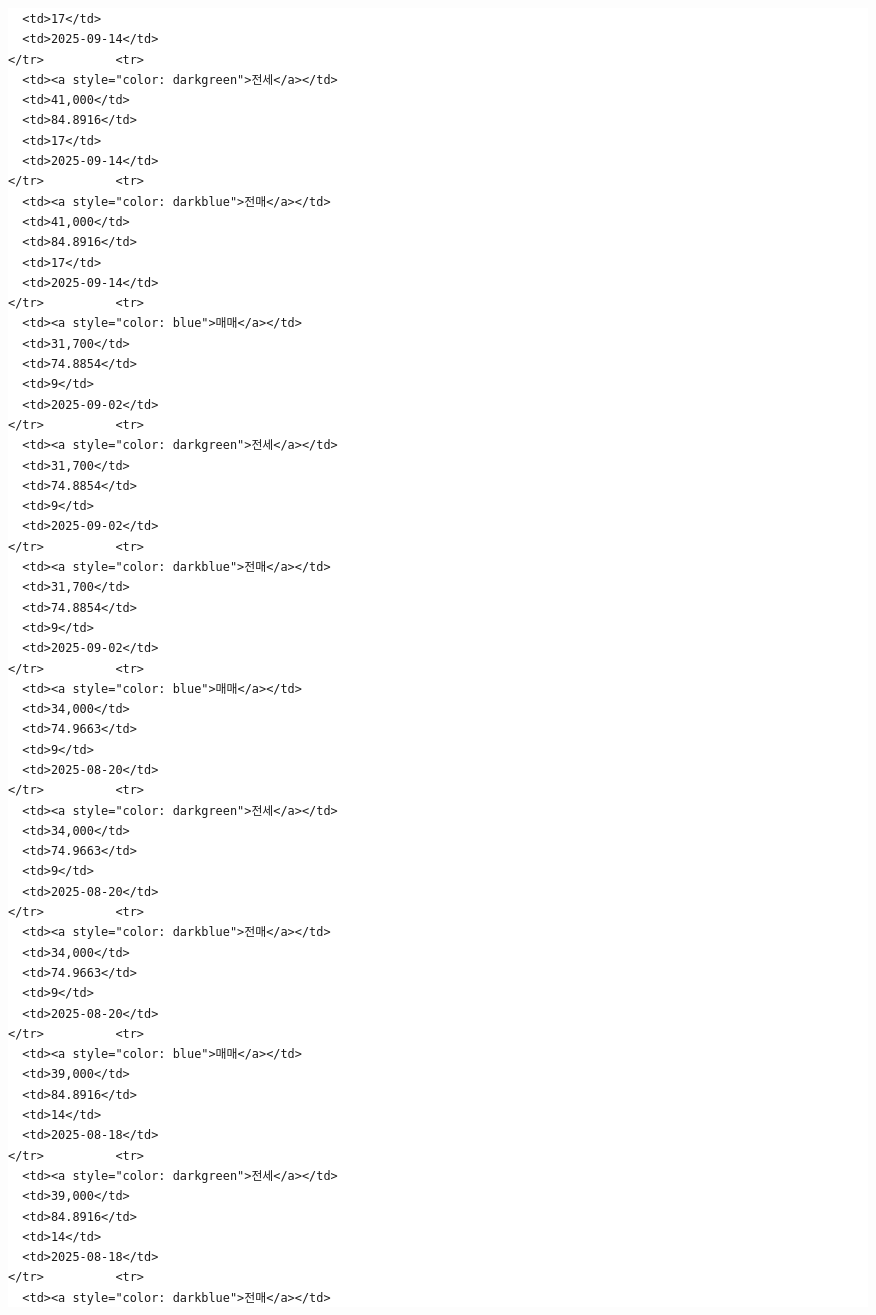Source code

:       <td>17</td>
      <td>2025-09-14</td>
    </tr>          <tr>
      <td><a style="color: darkgreen">전세</a></td>
      <td>41,000</td>
      <td>84.8916</td>
      <td>17</td>
      <td>2025-09-14</td>
    </tr>          <tr>
      <td><a style="color: darkblue">전매</a></td>
      <td>41,000</td>
      <td>84.8916</td>
      <td>17</td>
      <td>2025-09-14</td>
    </tr>          <tr>
      <td><a style="color: blue">매매</a></td>
      <td>31,700</td>
      <td>74.8854</td>
      <td>9</td>
      <td>2025-09-02</td>
    </tr>          <tr>
      <td><a style="color: darkgreen">전세</a></td>
      <td>31,700</td>
      <td>74.8854</td>
      <td>9</td>
      <td>2025-09-02</td>
    </tr>          <tr>
      <td><a style="color: darkblue">전매</a></td>
      <td>31,700</td>
      <td>74.8854</td>
      <td>9</td>
      <td>2025-09-02</td>
    </tr>          <tr>
      <td><a style="color: blue">매매</a></td>
      <td>34,000</td>
      <td>74.9663</td>
      <td>9</td>
      <td>2025-08-20</td>
    </tr>          <tr>
      <td><a style="color: darkgreen">전세</a></td>
      <td>34,000</td>
      <td>74.9663</td>
      <td>9</td>
      <td>2025-08-20</td>
    </tr>          <tr>
      <td><a style="color: darkblue">전매</a></td>
      <td>34,000</td>
      <td>74.9663</td>
      <td>9</td>
      <td>2025-08-20</td>
    </tr>          <tr>
      <td><a style="color: blue">매매</a></td>
      <td>39,000</td>
      <td>84.8916</td>
      <td>14</td>
      <td>2025-08-18</td>
    </tr>          <tr>
      <td><a style="color: darkgreen">전세</a></td>
      <td>39,000</td>
      <td>84.8916</td>
      <td>14</td>
      <td>2025-08-18</td>
    </tr>          <tr>
      <td><a style="color: darkblue">전매</a></td>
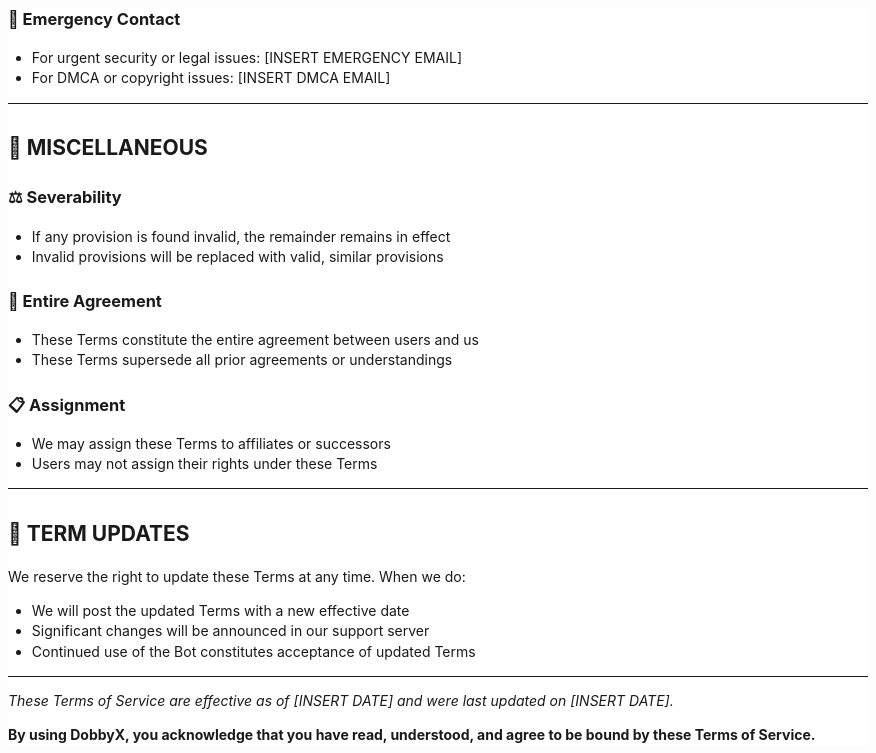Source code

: ### **🚨 Emergency Contact**
- For urgent security or legal issues: [INSERT EMERGENCY EMAIL]
- For DMCA or copyright issues: [INSERT DMCA EMAIL]

---

## 📝 **MISCELLANEOUS**

### **⚖️ Severability**
- If any provision is found invalid, the remainder remains in effect
- Invalid provisions will be replaced with valid, similar provisions

### **🔄 Entire Agreement**
- These Terms constitute the entire agreement between users and us
- These Terms supersede all prior agreements or understandings

### **📋 Assignment**
- We may assign these Terms to affiliates or successors
- Users may not assign their rights under these Terms

---

## 🔄 **TERM UPDATES**

We reserve the right to update these Terms at any time. When we do:
- We will post the updated Terms with a new effective date
- Significant changes will be announced in our support server
- Continued use of the Bot constitutes acceptance of updated Terms

---

*These Terms of Service are effective as of [INSERT DATE] and were last updated on [INSERT DATE].*

**By using DobbyX, you acknowledge that you have read, understood, and agree to be bound by these Terms of Service.**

Task
Find all lines holding the word "will" in the records above and copy them.

Final answer
- Invalid provisions will be replaced with valid, similar provisions
- We will post the updated Terms with a new effective date
- Significant changes will be announced in our support server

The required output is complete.